*** Data provided ***

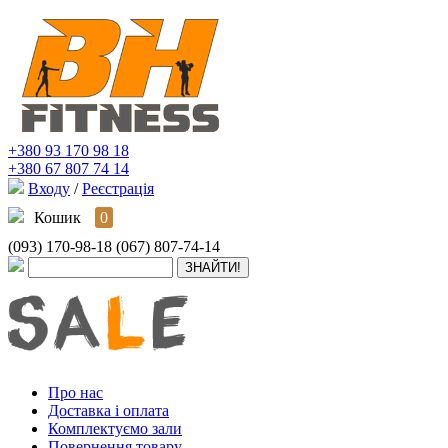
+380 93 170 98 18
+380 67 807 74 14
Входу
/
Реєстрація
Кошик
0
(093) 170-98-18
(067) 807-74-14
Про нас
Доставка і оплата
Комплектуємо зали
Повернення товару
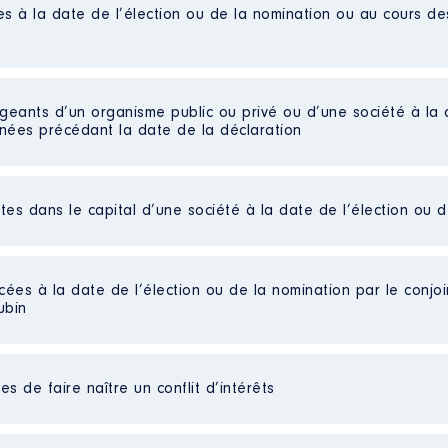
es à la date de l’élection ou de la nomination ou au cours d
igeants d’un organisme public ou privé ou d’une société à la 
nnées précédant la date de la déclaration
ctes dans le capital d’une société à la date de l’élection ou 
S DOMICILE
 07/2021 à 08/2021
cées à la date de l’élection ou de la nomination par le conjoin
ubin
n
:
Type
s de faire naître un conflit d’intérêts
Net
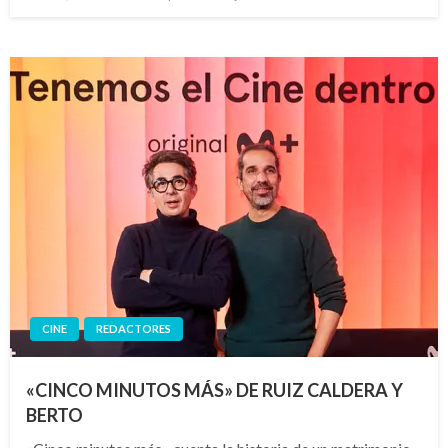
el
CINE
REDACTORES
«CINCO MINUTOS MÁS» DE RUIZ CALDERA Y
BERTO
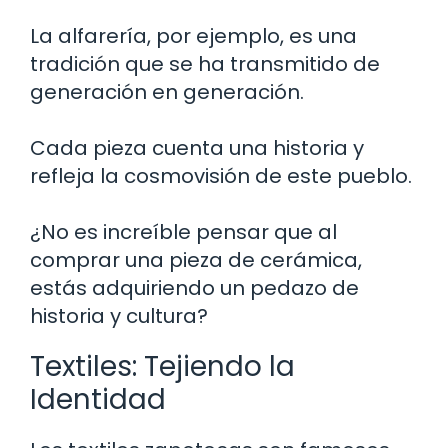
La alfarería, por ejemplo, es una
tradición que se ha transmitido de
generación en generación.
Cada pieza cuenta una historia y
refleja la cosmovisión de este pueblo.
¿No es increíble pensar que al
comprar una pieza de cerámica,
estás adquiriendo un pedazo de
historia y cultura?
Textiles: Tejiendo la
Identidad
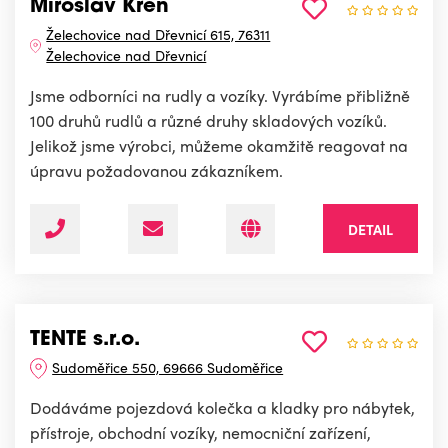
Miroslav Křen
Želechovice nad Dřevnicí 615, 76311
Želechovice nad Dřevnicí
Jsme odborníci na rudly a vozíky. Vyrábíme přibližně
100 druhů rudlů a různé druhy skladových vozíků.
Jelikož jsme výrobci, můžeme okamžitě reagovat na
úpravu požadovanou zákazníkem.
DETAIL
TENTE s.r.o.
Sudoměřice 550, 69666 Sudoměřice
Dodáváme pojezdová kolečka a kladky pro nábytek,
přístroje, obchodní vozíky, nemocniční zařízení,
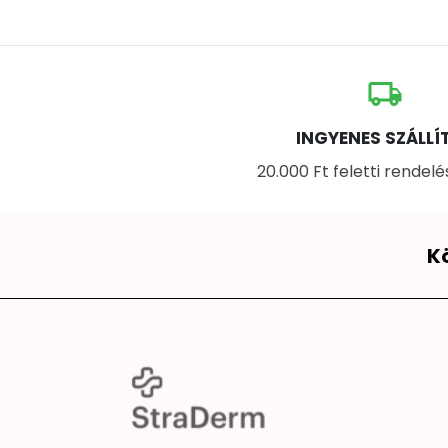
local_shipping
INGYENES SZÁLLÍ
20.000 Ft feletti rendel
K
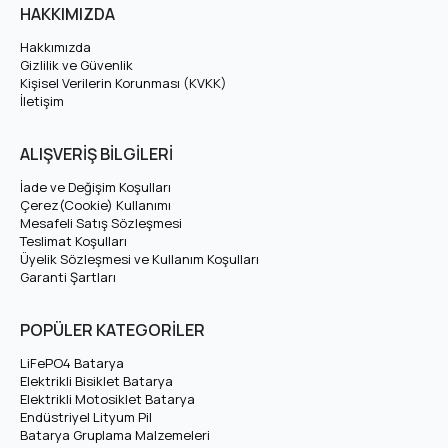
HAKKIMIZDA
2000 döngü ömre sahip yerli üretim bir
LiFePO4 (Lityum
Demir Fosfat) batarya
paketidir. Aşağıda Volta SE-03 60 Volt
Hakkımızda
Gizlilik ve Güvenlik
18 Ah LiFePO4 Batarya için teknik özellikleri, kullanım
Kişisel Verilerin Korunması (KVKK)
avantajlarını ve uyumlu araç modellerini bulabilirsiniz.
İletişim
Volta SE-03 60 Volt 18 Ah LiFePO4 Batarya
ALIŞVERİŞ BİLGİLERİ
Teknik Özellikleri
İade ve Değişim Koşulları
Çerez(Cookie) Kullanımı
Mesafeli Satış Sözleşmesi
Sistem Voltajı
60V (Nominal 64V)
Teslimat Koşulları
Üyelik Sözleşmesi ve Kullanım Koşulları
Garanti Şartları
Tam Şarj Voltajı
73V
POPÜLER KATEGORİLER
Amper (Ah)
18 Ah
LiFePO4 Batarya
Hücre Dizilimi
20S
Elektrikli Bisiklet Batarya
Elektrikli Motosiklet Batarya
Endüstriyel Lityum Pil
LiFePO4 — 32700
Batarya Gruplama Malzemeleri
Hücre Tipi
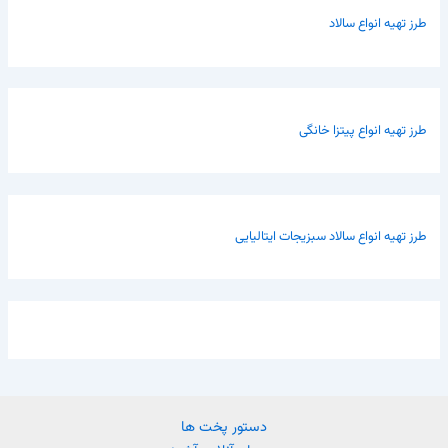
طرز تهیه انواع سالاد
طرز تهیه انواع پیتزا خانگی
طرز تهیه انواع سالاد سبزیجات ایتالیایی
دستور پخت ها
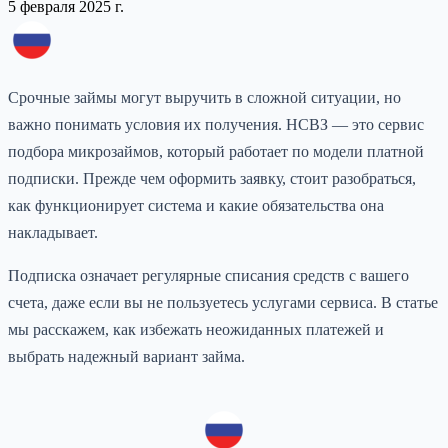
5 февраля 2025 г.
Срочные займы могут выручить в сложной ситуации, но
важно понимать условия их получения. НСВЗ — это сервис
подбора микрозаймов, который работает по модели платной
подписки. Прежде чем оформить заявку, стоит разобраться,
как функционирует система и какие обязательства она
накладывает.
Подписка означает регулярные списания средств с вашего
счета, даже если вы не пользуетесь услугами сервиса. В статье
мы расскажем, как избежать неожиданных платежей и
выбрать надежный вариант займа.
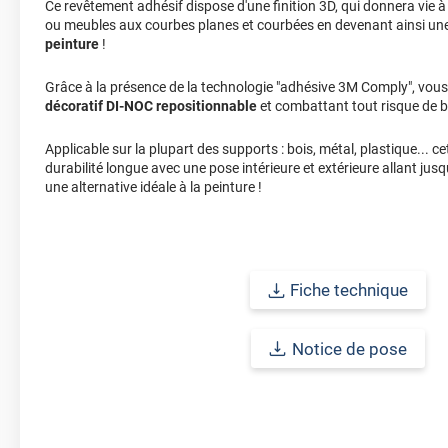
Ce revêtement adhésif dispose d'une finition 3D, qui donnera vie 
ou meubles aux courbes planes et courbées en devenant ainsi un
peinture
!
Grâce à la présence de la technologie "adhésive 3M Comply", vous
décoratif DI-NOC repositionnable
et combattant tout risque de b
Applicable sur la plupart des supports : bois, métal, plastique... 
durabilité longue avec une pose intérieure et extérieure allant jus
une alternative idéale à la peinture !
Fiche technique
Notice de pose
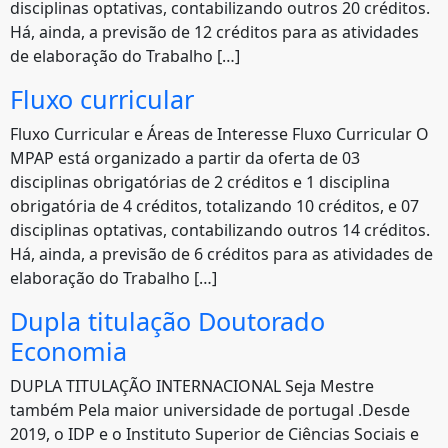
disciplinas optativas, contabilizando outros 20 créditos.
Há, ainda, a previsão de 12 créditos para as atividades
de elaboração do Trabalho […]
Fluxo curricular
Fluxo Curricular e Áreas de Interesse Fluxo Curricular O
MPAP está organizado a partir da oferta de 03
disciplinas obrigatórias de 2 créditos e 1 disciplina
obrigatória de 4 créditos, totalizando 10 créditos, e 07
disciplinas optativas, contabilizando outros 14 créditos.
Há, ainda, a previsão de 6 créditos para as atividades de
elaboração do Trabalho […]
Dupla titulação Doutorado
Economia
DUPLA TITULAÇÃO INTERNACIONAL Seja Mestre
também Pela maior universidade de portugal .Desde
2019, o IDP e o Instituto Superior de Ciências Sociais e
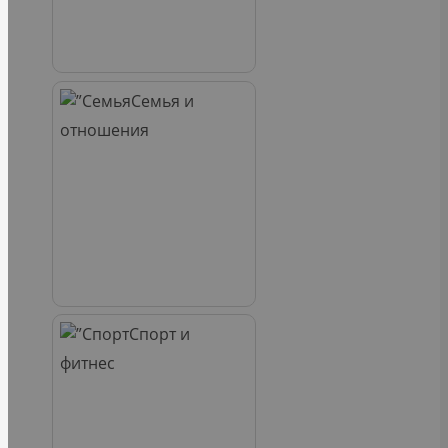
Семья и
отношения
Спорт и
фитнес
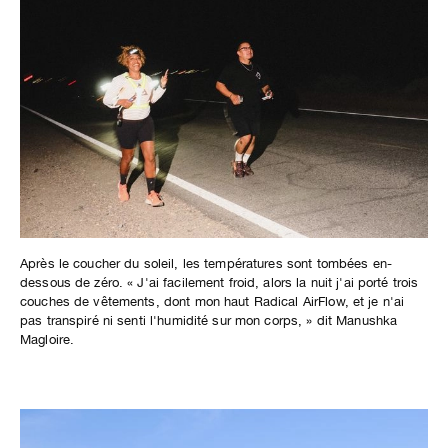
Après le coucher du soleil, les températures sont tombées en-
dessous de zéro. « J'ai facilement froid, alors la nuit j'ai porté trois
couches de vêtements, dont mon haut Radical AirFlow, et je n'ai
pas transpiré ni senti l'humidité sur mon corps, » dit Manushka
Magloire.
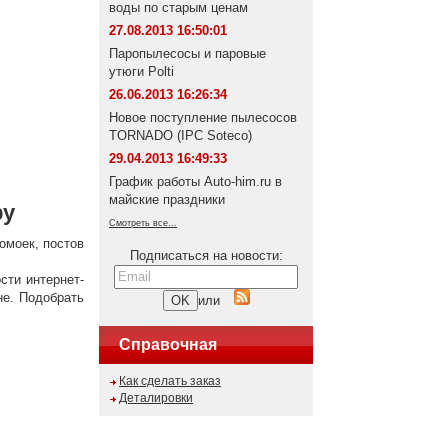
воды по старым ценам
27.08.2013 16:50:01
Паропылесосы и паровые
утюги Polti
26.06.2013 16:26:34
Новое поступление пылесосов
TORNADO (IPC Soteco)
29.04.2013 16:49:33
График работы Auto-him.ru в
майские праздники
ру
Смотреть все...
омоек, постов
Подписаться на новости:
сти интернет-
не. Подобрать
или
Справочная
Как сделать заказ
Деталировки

*** End of Data provided ***

The reply should hold an exact repeat of the entries from their opening line through the line with "nnées précédant la date de la déclaration", and no pictures at all.

+380 93 170 98 18
+380 67 807 74 14
Входу
/
Реєстрація
Кошик
0
(093) 170-98-18
(067) 807-74-14
Про нас
Доставка і оплата
Комплектуємо зали
Повернення товару
es à la date de l’élection ou de la nomination ou au cours d
igeants d’un organisme public ou privé ou d’une société à la 
nnées précédant la date de la déclaration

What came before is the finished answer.